For sellers, also known as consignors:
- Get your consignment agreement in writing. It should specify how much your property will sell for, how long the shop (called the consignee) has to sell it, how much you and the shop get out of the sale, and how long the shop has to pay you after the sale
- Remember, the shop is normally responsible for keeping your property safe. Your consignment agreement should specify who’s responsible for insuring your property
- As a general rule, you don’t have to pay taxes on items you sell. The IRS assumes you’re selling things you bought for personal use and for less than what you paid for them. But, you may have tax issues if sell something at a profit or if you make a living from frequent sales
For buyers, the tried-and-true adage applies: Buyer beware. Yes, you can find bargains at consignment shops. But, if it looks too good to be true, it may be. As a general rule, just like any other store or business, it’s illegal for consignment shops to sell anything it knows – or should know – is stolen or counterfeit.
Also, remember the consignment shop is working for you. If the shop hands-over your property but a a buyer doesn’t pay – or the shop doesn’t pay you, like the California case, it’s the shop who’s responsible for your money.
Sellers also need to know what might happen if the shop goes bankrupt. If it does and your goods are still in the store, the store’s creditors may be able to take your property to pay the store’s debts. Even though it’s your property.

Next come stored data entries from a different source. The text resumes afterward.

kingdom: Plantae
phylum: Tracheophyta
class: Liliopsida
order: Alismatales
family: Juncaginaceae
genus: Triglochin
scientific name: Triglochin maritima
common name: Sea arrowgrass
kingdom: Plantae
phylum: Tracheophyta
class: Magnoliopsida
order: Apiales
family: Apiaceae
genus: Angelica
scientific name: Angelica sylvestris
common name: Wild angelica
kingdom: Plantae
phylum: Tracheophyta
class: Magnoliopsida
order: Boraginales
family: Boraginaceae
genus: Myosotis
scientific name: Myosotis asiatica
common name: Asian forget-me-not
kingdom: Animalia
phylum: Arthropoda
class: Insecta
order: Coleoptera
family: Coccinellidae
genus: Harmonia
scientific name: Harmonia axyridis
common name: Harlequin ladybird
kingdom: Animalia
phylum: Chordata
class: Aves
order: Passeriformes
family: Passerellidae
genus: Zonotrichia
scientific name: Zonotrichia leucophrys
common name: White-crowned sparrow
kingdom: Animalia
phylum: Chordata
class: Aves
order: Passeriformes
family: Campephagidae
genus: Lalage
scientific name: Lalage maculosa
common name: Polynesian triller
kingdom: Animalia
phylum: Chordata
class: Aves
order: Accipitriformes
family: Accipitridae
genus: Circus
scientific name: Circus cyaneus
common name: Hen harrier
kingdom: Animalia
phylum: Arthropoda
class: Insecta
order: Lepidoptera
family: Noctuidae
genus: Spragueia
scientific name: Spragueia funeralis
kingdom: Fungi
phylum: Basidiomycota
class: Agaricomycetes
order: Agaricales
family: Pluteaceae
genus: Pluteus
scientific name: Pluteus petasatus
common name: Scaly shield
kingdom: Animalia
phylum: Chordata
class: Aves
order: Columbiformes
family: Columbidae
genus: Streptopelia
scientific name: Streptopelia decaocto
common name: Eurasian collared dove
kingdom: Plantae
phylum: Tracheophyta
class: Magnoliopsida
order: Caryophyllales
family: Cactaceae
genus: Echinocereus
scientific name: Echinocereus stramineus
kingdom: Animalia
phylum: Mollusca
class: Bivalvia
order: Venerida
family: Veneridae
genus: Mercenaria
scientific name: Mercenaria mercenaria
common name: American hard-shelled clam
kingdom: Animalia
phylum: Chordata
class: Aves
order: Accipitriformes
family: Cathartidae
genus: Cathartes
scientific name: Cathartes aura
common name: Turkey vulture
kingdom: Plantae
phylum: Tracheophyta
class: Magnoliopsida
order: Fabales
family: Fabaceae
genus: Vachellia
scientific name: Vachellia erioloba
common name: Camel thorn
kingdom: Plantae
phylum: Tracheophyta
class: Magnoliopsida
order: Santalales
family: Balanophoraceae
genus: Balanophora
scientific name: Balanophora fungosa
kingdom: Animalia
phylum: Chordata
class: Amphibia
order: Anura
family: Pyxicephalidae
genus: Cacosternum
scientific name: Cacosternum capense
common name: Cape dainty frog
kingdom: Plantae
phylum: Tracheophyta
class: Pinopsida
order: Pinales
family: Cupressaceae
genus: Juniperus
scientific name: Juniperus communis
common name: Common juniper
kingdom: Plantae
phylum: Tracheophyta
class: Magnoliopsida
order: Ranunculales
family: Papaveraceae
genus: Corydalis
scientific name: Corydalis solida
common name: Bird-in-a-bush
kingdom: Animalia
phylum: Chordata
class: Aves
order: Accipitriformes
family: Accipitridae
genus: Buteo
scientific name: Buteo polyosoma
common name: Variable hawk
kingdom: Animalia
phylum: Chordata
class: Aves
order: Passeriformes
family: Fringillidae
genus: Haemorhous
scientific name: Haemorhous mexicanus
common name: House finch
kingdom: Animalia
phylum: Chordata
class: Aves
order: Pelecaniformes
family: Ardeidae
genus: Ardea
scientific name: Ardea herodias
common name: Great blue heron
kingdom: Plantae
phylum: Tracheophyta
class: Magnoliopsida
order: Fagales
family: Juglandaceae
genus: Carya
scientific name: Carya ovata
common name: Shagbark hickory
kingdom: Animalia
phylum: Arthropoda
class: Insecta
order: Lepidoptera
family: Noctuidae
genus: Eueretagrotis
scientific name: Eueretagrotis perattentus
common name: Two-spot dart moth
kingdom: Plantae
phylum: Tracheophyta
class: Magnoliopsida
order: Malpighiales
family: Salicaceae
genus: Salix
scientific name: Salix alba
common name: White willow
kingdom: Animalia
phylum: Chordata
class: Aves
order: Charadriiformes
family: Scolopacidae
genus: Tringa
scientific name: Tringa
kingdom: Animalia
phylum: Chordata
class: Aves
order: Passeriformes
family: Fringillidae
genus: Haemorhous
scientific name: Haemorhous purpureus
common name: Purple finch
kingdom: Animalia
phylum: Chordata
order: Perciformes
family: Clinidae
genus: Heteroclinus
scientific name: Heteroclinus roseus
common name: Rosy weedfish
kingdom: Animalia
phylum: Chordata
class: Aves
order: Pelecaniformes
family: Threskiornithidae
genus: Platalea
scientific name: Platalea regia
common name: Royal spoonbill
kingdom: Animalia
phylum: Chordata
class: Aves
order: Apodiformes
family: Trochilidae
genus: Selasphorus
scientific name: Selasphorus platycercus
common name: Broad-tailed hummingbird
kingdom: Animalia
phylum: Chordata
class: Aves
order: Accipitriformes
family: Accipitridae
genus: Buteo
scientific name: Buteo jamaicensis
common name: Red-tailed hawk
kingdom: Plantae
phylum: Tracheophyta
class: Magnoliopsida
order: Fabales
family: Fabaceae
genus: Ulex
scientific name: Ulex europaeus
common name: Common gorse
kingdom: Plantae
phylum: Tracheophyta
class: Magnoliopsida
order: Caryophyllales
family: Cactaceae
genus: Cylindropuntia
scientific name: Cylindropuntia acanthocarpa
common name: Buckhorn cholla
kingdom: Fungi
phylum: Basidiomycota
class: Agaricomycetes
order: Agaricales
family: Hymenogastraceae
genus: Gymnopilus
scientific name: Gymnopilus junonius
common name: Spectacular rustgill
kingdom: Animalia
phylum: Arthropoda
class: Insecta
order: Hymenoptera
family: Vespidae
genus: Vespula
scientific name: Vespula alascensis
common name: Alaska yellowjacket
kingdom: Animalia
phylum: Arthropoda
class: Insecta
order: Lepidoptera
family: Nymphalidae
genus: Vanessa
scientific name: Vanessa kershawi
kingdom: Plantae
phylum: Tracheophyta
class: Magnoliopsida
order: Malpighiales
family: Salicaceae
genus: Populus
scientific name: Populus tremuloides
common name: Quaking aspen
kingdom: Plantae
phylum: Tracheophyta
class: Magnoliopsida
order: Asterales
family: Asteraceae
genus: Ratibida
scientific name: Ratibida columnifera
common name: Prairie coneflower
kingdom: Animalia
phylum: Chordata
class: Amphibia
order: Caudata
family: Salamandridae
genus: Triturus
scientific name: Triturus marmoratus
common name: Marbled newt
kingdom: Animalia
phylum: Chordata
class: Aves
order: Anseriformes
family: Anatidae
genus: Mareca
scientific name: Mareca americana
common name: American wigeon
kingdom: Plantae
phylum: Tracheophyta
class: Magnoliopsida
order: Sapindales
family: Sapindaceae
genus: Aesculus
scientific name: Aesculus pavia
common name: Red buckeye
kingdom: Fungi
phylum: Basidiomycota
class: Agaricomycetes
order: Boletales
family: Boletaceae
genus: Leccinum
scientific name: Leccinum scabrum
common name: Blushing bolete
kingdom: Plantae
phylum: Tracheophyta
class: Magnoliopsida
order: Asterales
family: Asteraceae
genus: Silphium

There is some protection, though. Most states have laws protecting your property. Many states follow the Uniform Commercial Code (UCC). It’s a set of laws covering many types of sales transactions. Under the UCC, you can stop the shop’s creditor’s from taking your property by:
- Filing a UCC Form 1 after signing the consignment agreement. Usually, the form needs to be filed in your county’s recording office, or you may need to file it with the secretary of state’s office in your state
- If you don’t see one in the store, ask the owner to post a sign, visible to everyone, stating that the goods are consigned
- Prove, in bankruptcy court, that the store’s creditors knew the items in the store were consigned
If everyone’s careful, selling and buying at consignment shops is win-win for everyone.
Questions for Your Attorney
- What should I do if I notice fake or counterfeit goods for sale in a consignment shop?
- Do I need a license or anything to open a consignment store?
- The consignment shop where I was trying to sell some things suddenly closed and the store’s empty. What can I do?